The central bank says that the rates have been hiked in view of economic and monetary conditions. Following this rate hike, 10-year bond yield is likely to go up from current 7.67 per cent to 7.8 per cent.
Commenting on this rate hike, the Prime Minister's Economic Advisory Council described the move as not surprising. It said that the rate hike is a reflection of liquidity tightness.
Reacting to the move, Union Bank said that the hike indications were there, as inflation had gone up. It said that if needed, the hike would be passed on to customers as well.
However, Standard Chartered Bank said that no immediate change is expected in home loans and procurement recognition level (PLR) as of now.
But the bankers, at large, have called the move as untimely. According to them, home loan rates are likely to rise by 50 basic points. It means that floating home loan rates could go up from nine per cent to 9.5 per cent. Fixed rate home loans may also rise from 10 per cent to 10.5 per cent.
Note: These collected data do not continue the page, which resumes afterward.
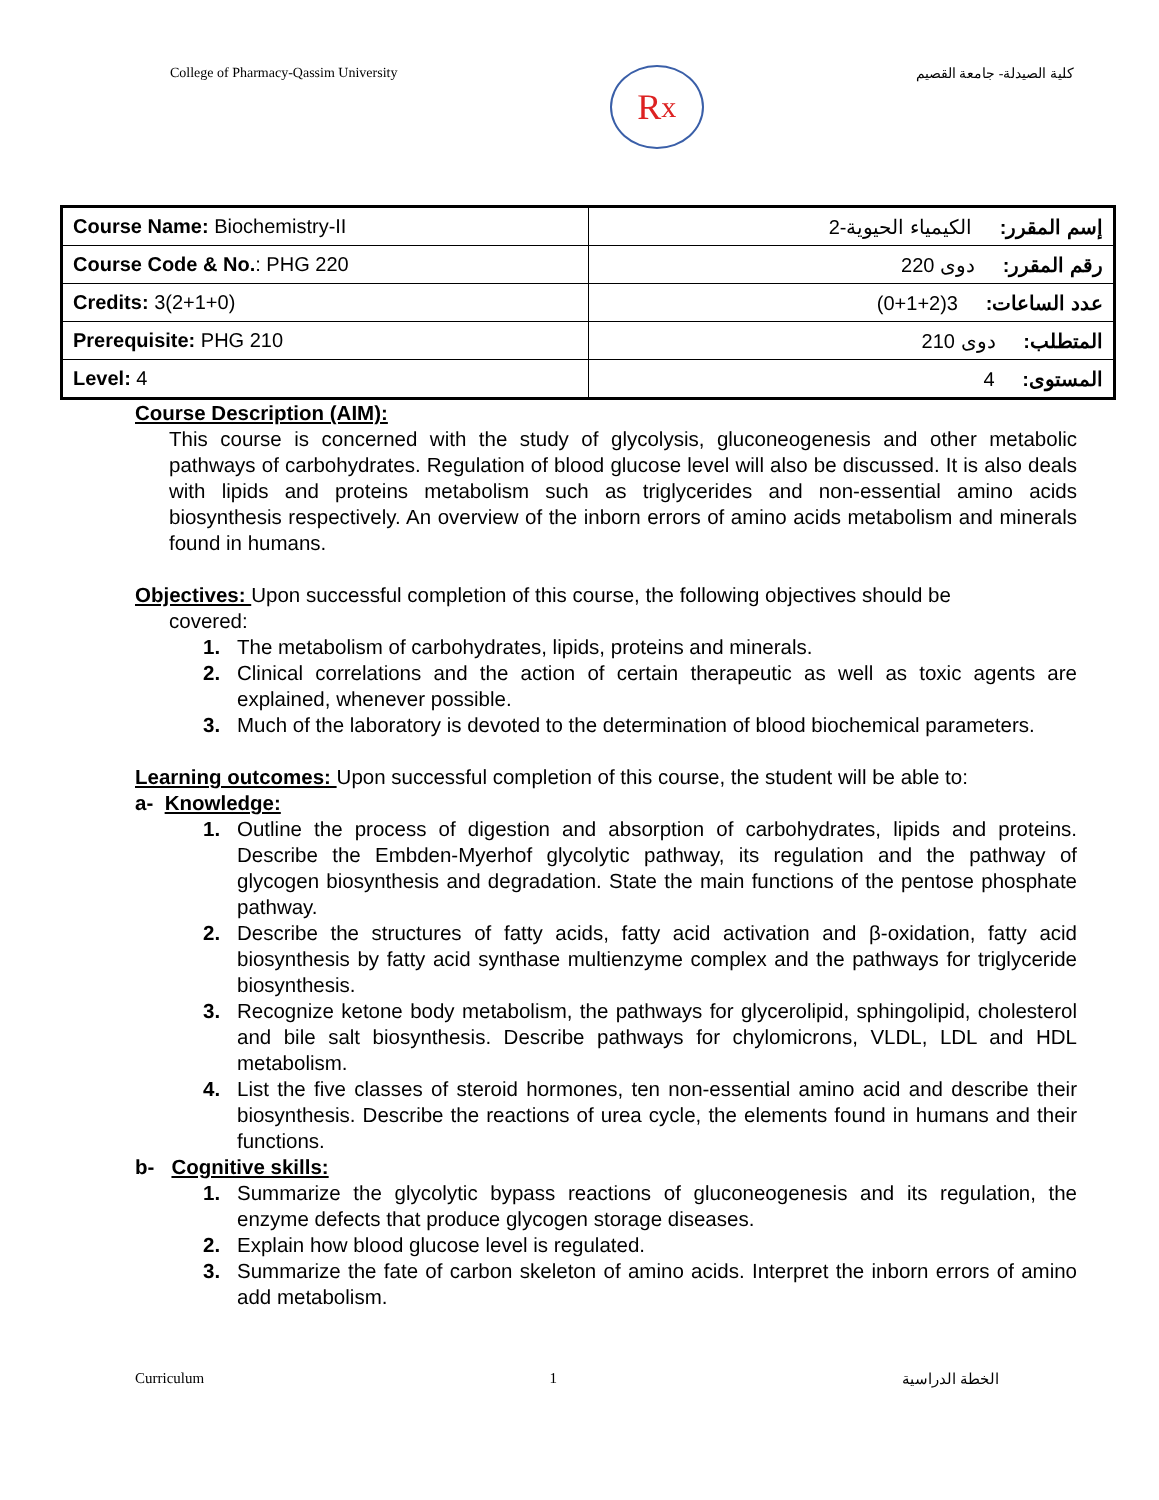College of Pharmacy-Qassim University
R<sub>x</sub>
كلية الصيدلة- جامعة القصيم
| Course Name: Biochemistry-II | إسم المقرر: الكيمياء الحيوية-2 |
| Course Code & No. : PHG 220 | رقم المقرر: دوى 220 |
| Credits: 3(2+1+0) | عدد الساعات: 3(2+1+0) |
| Prerequisite: PHG 210 | المتطلب: دوى 210 |
| Level: 4 | المستوى: 4 |
Course Description (AIM):
This course is concerned with the study of glycolysis, gluconeogenesis and other metabolic pathways of carbohydrates. Regulation of blood glucose level will also be discussed. It is also deals with lipids and proteins metabolism such as triglycerides and non-essential amino acids biosynthesis respectively. An overview of the inborn errors of amino acids metabolism and minerals found in humans.
Objectives: Upon successful completion of this course, the following objectives should be
covered:
1. The metabolism of carbohydrates, lipids, proteins and minerals.
2. Clinical correlations and the action of certain therapeutic as well as toxic agents are explained, whenever possible.
3. Much of the laboratory is devoted to the determination of blood biochemical parameters.
Learning outcomes: Upon successful completion of this course, the student will be able to:
a- Knowledge:
1. Outline the process of digestion and absorption of carbohydrates, lipids and proteins. Describe the Embden-Myerhof glycolytic pathway, its regulation and the pathway of glycogen biosynthesis and degradation. State the main functions of the pentose phosphate pathway.
2. Describe the structures of fatty acids, fatty acid activation and β-oxidation, fatty acid biosynthesis by fatty acid synthase multienzyme complex and the pathways for triglyceride biosynthesis.
3. Recognize ketone body metabolism, the pathways for glycerolipid, sphingolipid, cholesterol and bile salt biosynthesis. Describe pathways for chylomicrons, VLDL, LDL and HDL metabolism.
4. List the five classes of steroid hormones, ten non-essential amino acid and describe their biosynthesis. Describe the reactions of urea cycle, the elements found in humans and their functions.
b- Cognitive skills:
1. Summarize the glycolytic bypass reactions of gluconeogenesis and its regulation, the enzyme defects that produce glycogen storage diseases.
2. Explain how blood glucose level is regulated.
3. Summarize the fate of carbon skeleton of amino acids. Interpret the inborn errors of amino add metabolism.
Curriculum 1 الخطة الدراسية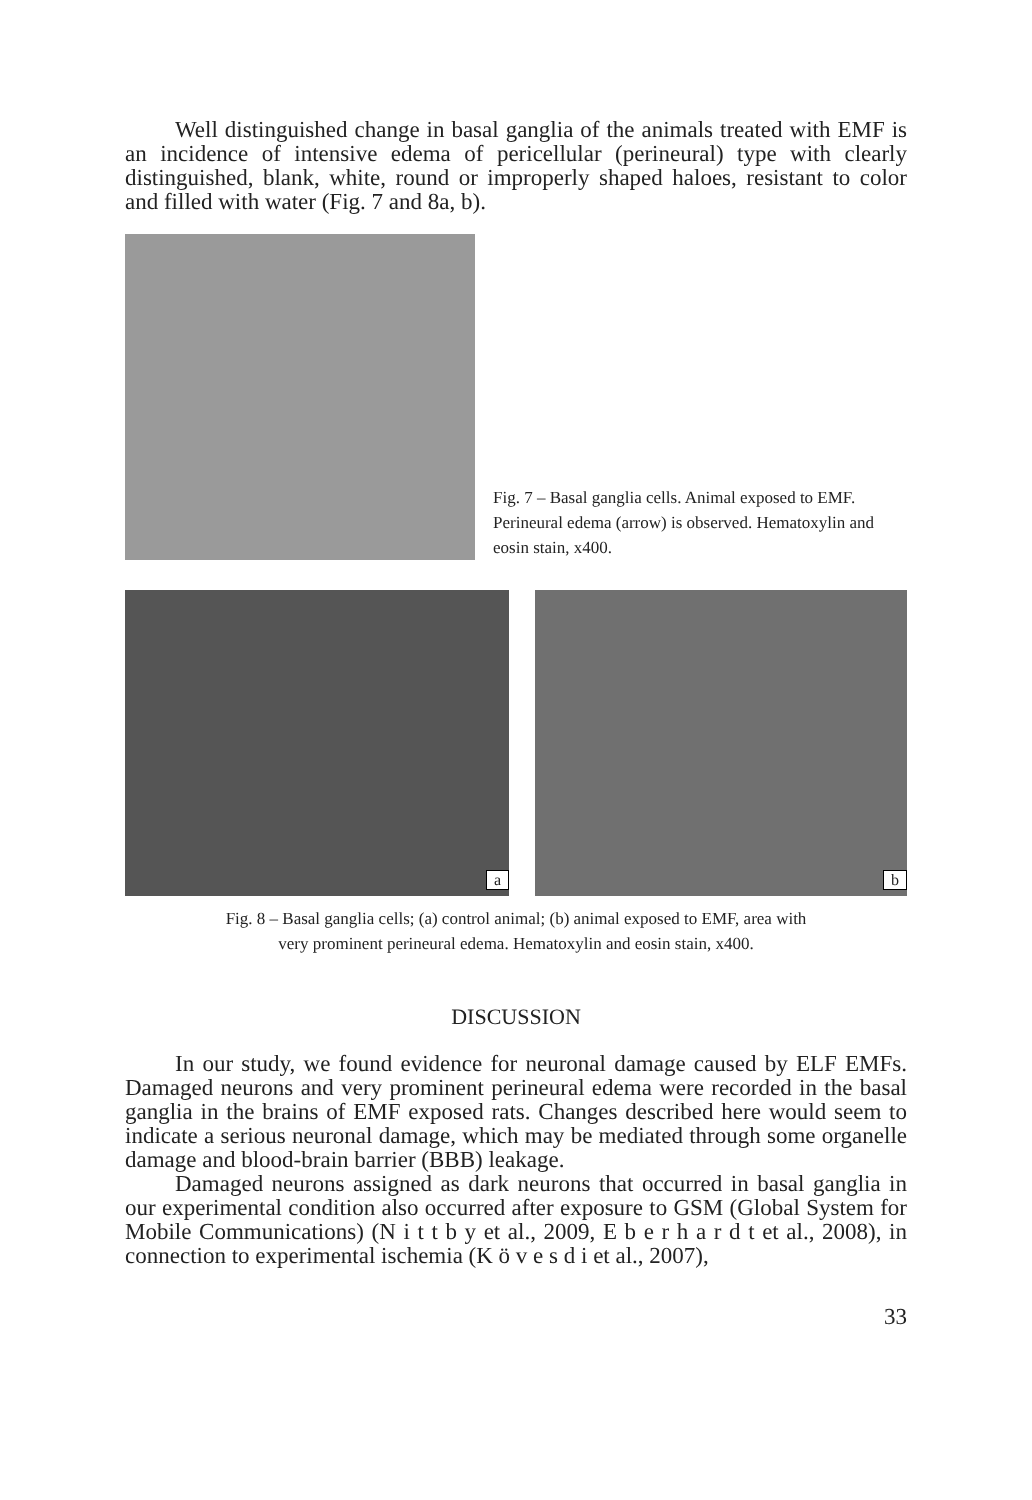Well distinguished change in basal ganglia of the animals treated with EMF is an incidence of intensive edema of pericellular (perineural) type with clearly distinguished, blank, white, round or improperly shaped haloes, resistant to color and filled with water (Fig. 7 and 8a, b).
Fig. 7 – Basal ganglia cells. Animal exposed to EMF. Perineural edema (arrow) is observed. Hematoxylin and eosin stain, x400.
a b
Fig. 8 – Basal ganglia cells; (a) control animal; (b) animal exposed to EMF, area with
very prominent perineural edema. Hematoxylin and eosin stain, x400.
DISCUSSION
In our study, we found evidence for neuronal damage caused by ELF EMFs. Damaged neurons and very prominent perineural edema were recorded in the basal ganglia in the brains of EMF exposed rats. Changes described here would seem to indicate a serious neuronal damage, which may be mediated through some organelle damage and blood-brain barrier (BBB) leakage.
Damaged neurons assigned as dark neurons that occurred in basal ganglia in our experimental condition also occurred after exposure to GSM (Global System for Mobile Communications) (N i t t b y et al., 2009, E b e r h a r d t et al., 2008), in connection to experimental ischemia (K ö v e s d i et al., 2007),
33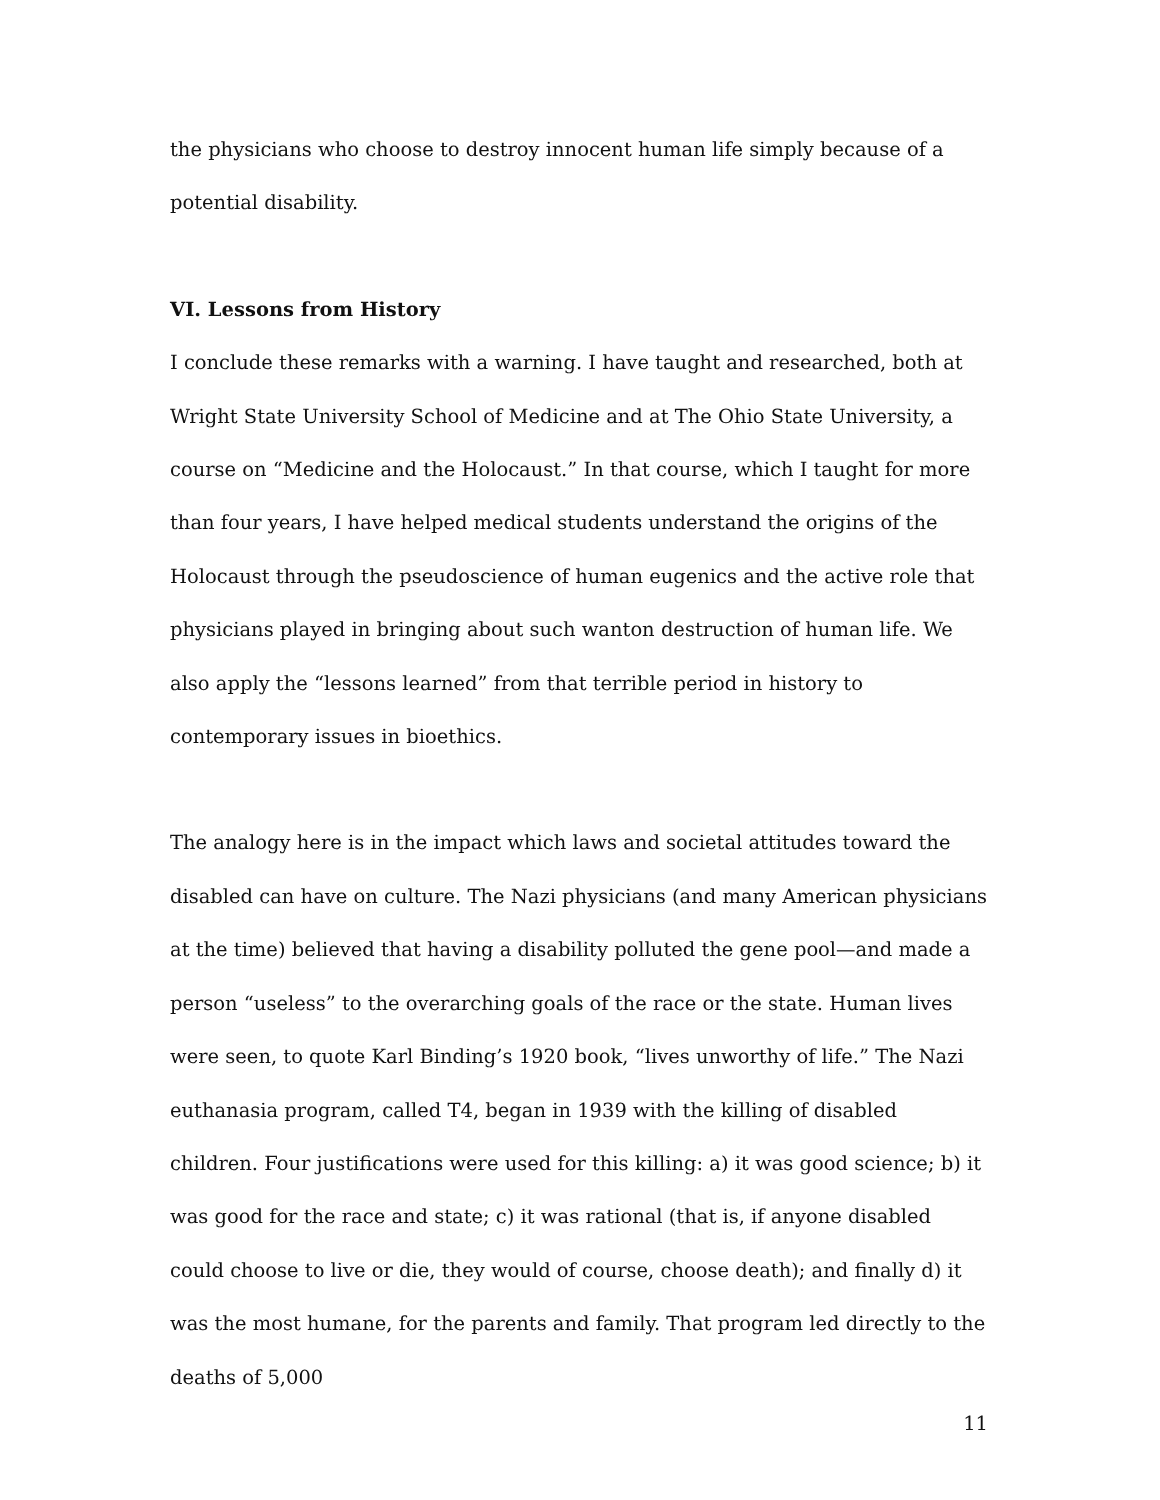the physicians who choose to destroy innocent human life simply because of a potential disability.
VI. Lessons from History
I conclude these remarks with a warning. I have taught and researched, both at Wright State University School of Medicine and at The Ohio State University, a course on “Medicine and the Holocaust.” In that course, which I taught for more than four years, I have helped medical students understand the origins of the Holocaust through the pseudoscience of human eugenics and the active role that physicians played in bringing about such wanton destruction of human life. We also apply the “lessons learned” from that terrible period in history to contemporary issues in bioethics.
The analogy here is in the impact which laws and societal attitudes toward the disabled can have on culture. The Nazi physicians (and many American physicians at the time) believed that having a disability polluted the gene pool—and made a person “useless” to the overarching goals of the race or the state. Human lives were seen, to quote Karl Binding’s 1920 book, “lives unworthy of life.” The Nazi euthanasia program, called T4, began in 1939 with the killing of disabled children. Four justifications were used for this killing: a) it was good science; b) it was good for the race and state; c) it was rational (that is, if anyone disabled could choose to live or die, they would of course, choose death); and finally d) it was the most humane, for the parents and family. That program led directly to the deaths of 5,000
11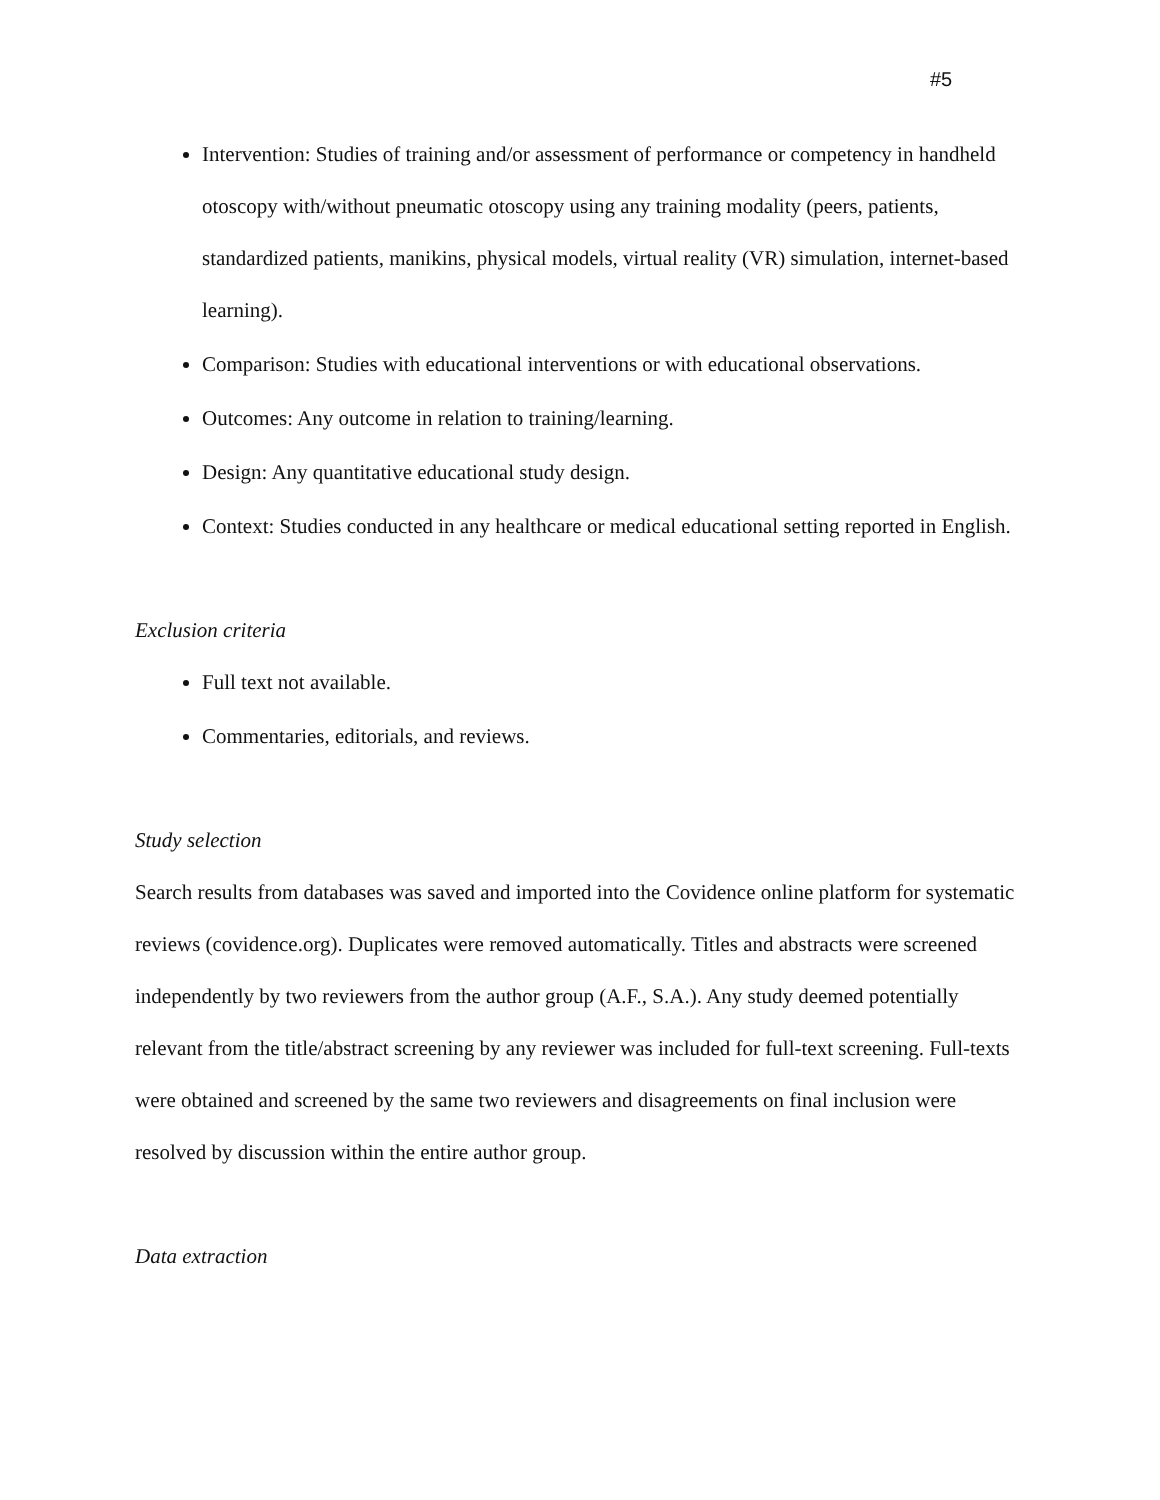#5
Intervention: Studies of training and/or assessment of performance or competency in handheld otoscopy with/without pneumatic otoscopy using any training modality (peers, patients, standardized patients, manikins, physical models, virtual reality (VR) simulation, internet-based learning).
Comparison: Studies with educational interventions or with educational observations.
Outcomes: Any outcome in relation to training/learning.
Design: Any quantitative educational study design.
Context: Studies conducted in any healthcare or medical educational setting reported in English.
Exclusion criteria
Full text not available.
Commentaries, editorials, and reviews.
Study selection
Search results from databases was saved and imported into the Covidence online platform for systematic reviews (covidence.org). Duplicates were removed automatically. Titles and abstracts were screened independently by two reviewers from the author group (A.F., S.A.). Any study deemed potentially relevant from the title/abstract screening by any reviewer was included for full-text screening. Full-texts were obtained and screened by the same two reviewers and disagreements on final inclusion were resolved by discussion within the entire author group.
Data extraction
The voices from the Industry has been quite mixed. Cipla believes that the Reverse Repo rate hike will hinder progress and said that it is a regressive step.
Nicholas Piramal says that following the move short-term borrowing will become costly. However, it doesn't see it having any long-term impact on the economy.
On the other hand, Bharti doesn't find the move surprising, as it sees it in line with international trends.